## GIVEN DATA

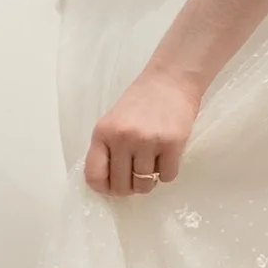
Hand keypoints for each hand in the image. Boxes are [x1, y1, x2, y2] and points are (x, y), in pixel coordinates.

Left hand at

* * *

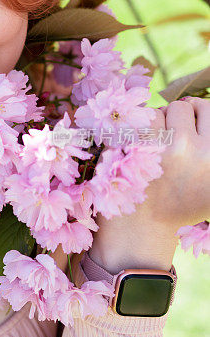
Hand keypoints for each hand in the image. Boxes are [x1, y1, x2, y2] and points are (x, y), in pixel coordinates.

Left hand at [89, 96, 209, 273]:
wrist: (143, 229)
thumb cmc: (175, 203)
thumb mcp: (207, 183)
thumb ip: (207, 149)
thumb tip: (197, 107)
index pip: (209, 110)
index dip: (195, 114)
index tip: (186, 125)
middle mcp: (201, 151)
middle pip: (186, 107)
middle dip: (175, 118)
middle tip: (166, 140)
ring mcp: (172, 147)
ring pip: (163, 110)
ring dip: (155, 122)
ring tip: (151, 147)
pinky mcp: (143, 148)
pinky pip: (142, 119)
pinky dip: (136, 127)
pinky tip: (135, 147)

* * *

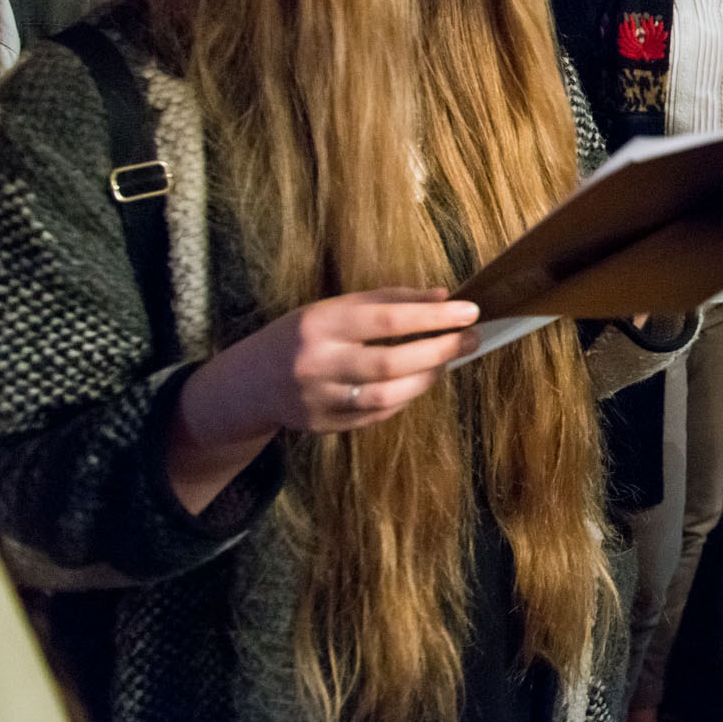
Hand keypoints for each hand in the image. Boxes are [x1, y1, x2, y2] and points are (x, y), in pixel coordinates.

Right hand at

## TASK OBJECTIVE
Please give back, exactly as it stands above, the stretch from the line with "ring mcp: (172, 147)" through the line with "pinky tip: (135, 147)", and no line outside it.

## REPLY
ring mcp: (172, 147)
ring pip: (163, 110)
ring dip: (155, 122)
ring tip: (151, 147)
pinky mcp: (143, 148)
pinky pip: (142, 119)
pinky dip: (136, 127)
pinky tip: (135, 147)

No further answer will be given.